El chavismo proclama el fin de los “pranes” en las cárceles venezolanas mientras las cifras oficiales y el parte de defunciones pintan un sistema penitenciario al borde del colapso. El relato del poder habla de orden recuperado; el de la oposición, de maquillaje sobre una crisis estructural.
La versión oficial: revolución judicial y cárceles “bajo control”
Desde el gobierno, Diosdado Cabello vende un éxito rotundo: “no hay pranes en ninguna cárcel de Venezuela” gracias al “trabajo que se hizo” en los penales y al control del sistema judicial.1 Presenta la llamada “Revolución Judicial” como una operación para reducir en más de 40 % la población en centros preventivos y garantizar celeridad procesal y derecho a la defensa.1
En esa narrativa, el aparato judicial y penitenciario estaría hoy “completamente coordinado”, con equipos del Ministerio Público, tribunales y Defensoría del Pueblo desplegados para revisar expedientes y “agilizar procesos”.23
La mirada crítica: el fin del pranato… ¿y el principio de qué?
Los medios críticos recogen la misma frase de Cabello —“hoy no hay pranes en ninguna cárcel en Venezuela”2— pero la contraponen a los datos que el propio ministro admite: 58.714 personas privadas de libertad, de las cuales 12.425 llevan más de dos años sin sentencia.23
Efecto Cocuyo subraya el “grave retardo procesal” que el gobierno reconoce mientras promete una revisión “detenido por detenido”.3 El Pitazo, por su parte, enmarca el discurso triunfalista en una “agudizada crisis carcelaria”, con más de 22 fallecidos bajo custodia del Estado desde abril, entre ellos Yosvet Lozada Rojas, muerto por desnutrición severa y falta de atención médica en Rodeo III.4
Consenso incómodo: sí hay crisis, la disputa es el relato
Oficialismo y oposición coinciden en un punto: el sistema está tan dañado que amerita una reforma profunda.
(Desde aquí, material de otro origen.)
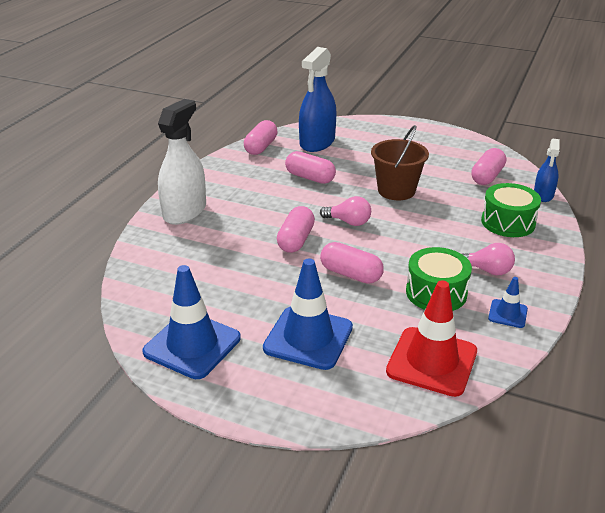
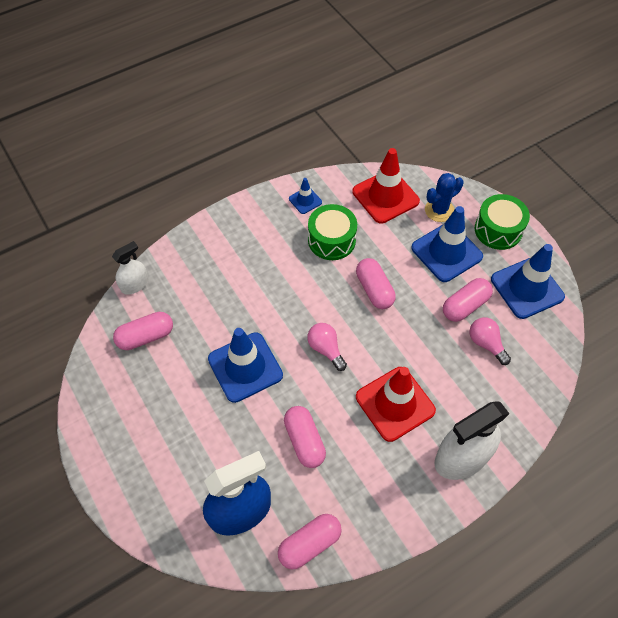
camera: 145 degrees left, 25 degrees up
(261, 216) = (395, 404): none -> red traffic cone
(296, 240) = (387, 352): pink capsule -> pink capsule (465, 306)
(355, 378) = (439, 210): none -> blue cactus
(396, 190) = (245, 367): brown bucket -> blue traffic cone
(487, 270) = (276, 238): pink light bulb -> pink light bulb (486, 343)
(508, 222) = (203, 272): green drum -> green drum (498, 230)
(543, 195) = (135, 284): blue spray bottle -> white spray bottle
La diferencia es de foco. Para el gobierno, el fin de los pranes es prueba de autoridad recuperada.1 Para la prensa independiente, la ausencia de pranes no compensa la combinación tóxica de hacinamiento, detenciones eternas, pobreza extrema —70 % de reclusos dependen de la defensa pública4— y muertes evitables. En la Venezuela carcelaria, el poder celebra haber destronado a los jefes de patio, mientras los números sugieren que el verdadero pran sigue siendo el Estado.